Liquid Death is a fascinating case because it demonstrates what happens when a brand commits to being entertainment first. On paper, Liquid Death sells water. In practice, it sells a sense of cultural belonging. The brand behaves like a comedy studio that happens to have a product. It creates stunts and objects designed for conversation: outrageous campaigns, absurd merchandise, and collaborations that feel like cultural pranks. The water is real, but the marketing is theatre, and that theatre is the distribution strategy. People share Liquid Death not because they are thirsty. They share it because it’s funny enough, strange enough, and culturally fluent enough to travel.

Ryanair is another example in a completely different lane. It’s not premium, it’s not aspirational, and it’s often the subject of jokes. Instead of fighting that perception, Ryanair turns it into content. The brand’s tone is self-aware and deliberately unpolished.
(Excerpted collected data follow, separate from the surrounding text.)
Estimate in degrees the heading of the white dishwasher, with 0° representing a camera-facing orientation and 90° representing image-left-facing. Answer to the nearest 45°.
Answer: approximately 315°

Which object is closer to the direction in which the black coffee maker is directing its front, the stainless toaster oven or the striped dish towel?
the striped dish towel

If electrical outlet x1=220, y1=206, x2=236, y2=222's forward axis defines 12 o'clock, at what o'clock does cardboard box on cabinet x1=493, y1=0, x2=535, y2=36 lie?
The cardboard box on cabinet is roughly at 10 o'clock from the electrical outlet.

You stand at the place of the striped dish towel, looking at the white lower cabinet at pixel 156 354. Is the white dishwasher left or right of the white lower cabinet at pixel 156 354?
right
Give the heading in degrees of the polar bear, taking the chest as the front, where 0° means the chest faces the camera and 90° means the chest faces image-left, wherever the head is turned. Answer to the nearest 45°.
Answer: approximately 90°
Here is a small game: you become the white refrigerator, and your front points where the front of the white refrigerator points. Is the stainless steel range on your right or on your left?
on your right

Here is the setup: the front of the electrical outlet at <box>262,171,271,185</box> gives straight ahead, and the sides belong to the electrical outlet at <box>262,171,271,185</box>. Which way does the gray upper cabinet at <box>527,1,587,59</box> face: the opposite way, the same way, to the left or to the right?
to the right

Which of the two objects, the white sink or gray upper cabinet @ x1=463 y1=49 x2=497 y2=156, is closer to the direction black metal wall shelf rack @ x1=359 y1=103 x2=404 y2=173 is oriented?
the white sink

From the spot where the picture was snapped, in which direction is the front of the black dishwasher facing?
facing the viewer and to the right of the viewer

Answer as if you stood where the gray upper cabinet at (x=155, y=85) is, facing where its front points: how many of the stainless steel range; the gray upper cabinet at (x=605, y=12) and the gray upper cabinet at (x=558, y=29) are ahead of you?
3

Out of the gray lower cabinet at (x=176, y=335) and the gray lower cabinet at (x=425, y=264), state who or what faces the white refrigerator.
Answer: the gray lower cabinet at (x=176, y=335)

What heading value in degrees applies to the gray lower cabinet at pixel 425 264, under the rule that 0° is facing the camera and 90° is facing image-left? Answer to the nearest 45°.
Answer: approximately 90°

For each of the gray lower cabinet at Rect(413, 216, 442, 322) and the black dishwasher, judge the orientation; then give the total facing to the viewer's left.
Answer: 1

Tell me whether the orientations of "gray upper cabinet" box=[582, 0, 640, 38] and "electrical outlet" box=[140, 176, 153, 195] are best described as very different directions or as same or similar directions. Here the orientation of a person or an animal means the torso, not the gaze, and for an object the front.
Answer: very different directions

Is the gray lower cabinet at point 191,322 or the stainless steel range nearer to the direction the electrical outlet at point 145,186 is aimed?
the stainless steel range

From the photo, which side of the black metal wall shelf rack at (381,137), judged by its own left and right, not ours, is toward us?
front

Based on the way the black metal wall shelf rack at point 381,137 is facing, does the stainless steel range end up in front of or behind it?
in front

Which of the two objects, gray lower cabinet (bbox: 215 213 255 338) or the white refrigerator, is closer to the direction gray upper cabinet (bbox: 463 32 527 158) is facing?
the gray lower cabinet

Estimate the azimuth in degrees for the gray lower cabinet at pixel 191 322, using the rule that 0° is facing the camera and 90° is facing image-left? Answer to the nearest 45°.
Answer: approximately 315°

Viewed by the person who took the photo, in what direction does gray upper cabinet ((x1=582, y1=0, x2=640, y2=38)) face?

It knows the internet’s sense of humour and uses it to transform criticism into entertainment. The result is that people who will never “love” Ryanair still engage with Ryanair. That’s the point. It earns attention by behaving like something the platform rewards: a creator with a recognisable voice.

The pattern across these examples isn’t that every brand needs to be loud. It’s that every brand needs to be watchable.

When a brand’s marketing becomes media, it becomes something people return to for reasons other than shopping: to be amused, to be informed, to feel part of a community, to reaffirm a worldview, to get a tip, to participate in a trend. The brand stops interrupting life and starts integrating into it.

This shift changes what marketing work actually is. It’s less about the “big campaign” and more about the system that runs between campaigns. It’s less about a perfectly crafted message and more about a consistent editorial point of view. It’s less about one hero asset and more about repeatable formats, because formats create momentum, momentum creates habits, and habits create compounding attention.

The brands that win in this environment behave like showrunners. They think in seasons, not bursts. They build recurring series, not scattered posts. They understand that a content engine isn’t an add-on; it’s part of how the brand stays alive in the public eye.

And crucially, they understand that entertainment is not a genre, it’s a standard. The standard is simply: is the audience getting something worth their time?

This is why marketing is becoming media: because attention is scarce, trust is distributed, platforms reward watchability, retailers have turned commerce into a publishing model, and creators have become the new broadcast networks. In that world, buying attention might get you seen for a second, but it won’t get you chosen. Being chosen requires value beyond the sale.

The uncomfortable conclusion is that the old version of marketing, “interrupt, repeat, hope,” still exists, but it’s increasingly fragile. It works until it doesn’t. And when it stops working, you can’t fix it by spending more. You fix it by becoming the kind of brand people willingly spend time with.

Because in a world where the audience controls the remote, the only marketing that survives is the marketing that feels like something worth watching.

If it’s not entertaining, it’s invisible.